Macron's latest technological ambitions have received capital responses, primarily due to France's low-carbon electricity structure and Europe's anxiety over AI computing autonomy. Generative AI is driving rapid expansion in demand for large model training, inference deployment, enterprise private applications, and scientific computing. Data centers have evolved from backend facilities for internet companies into national-level industrial infrastructure. France, with its power system heavily reliant on nuclear energy, can offer a relatively stable and low-carbon electricity narrative for energy-intensive AI data centers, giving it a differentiated advantage over Germany, the UK, Ireland, the Netherlands, and Nordic countries in competing for data center projects.
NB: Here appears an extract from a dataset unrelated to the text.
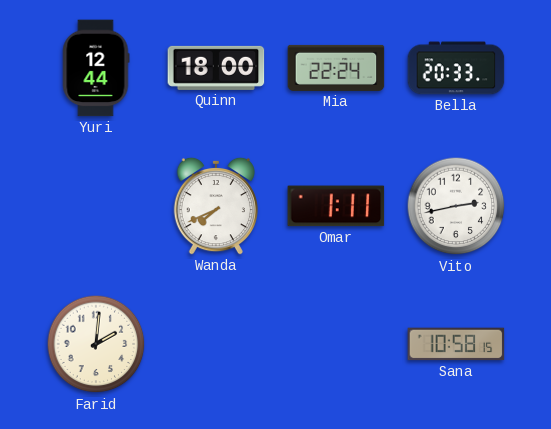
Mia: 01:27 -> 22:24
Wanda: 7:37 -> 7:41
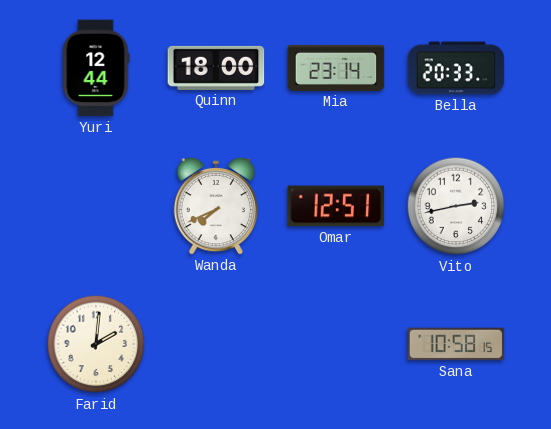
Mia: 22:24 -> 23:14
Omar: 1:11 -> 12:51
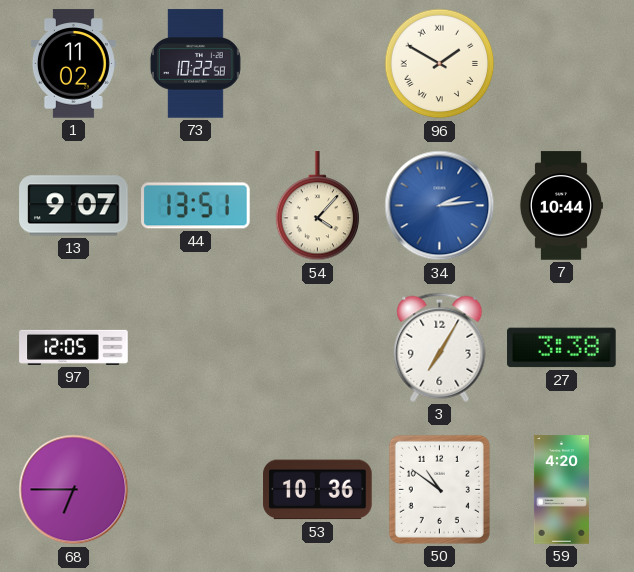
These investments will also amplify the reconfiguration effect of France's industrial system. AI data center construction requires high-capacity power connections, transformers, switchgear, cooling systems, cabinets, prefabricated modules, optical communication links, engineering construction, and long-term operation and maintenance services. Once projects are implemented, they will not only increase floor space but also pull electrical equipment, port logistics, industrial automation, construction engineering, and local talent training into a new demand cycle. By presenting these projects collectively at the "Choose France" summit, the French government is essentially signaling to global capital that France can leverage its energy base and industrial manufacturing capabilities to fill Europe's AI infrastructure gap, converting foreign investment into local jobs, supply chain orders, and digital sovereignty capabilities. Subsequent variables focus on project permits, grid connections, customer contracts, financing implementation, and the procurement pace of computing equipment. In particular, whether hyperscale projects like SoftBank's can form actual capacity on schedule will directly determine whether France can translate this round of capital intentions into a realistic status as Europe's AI infrastructure hub.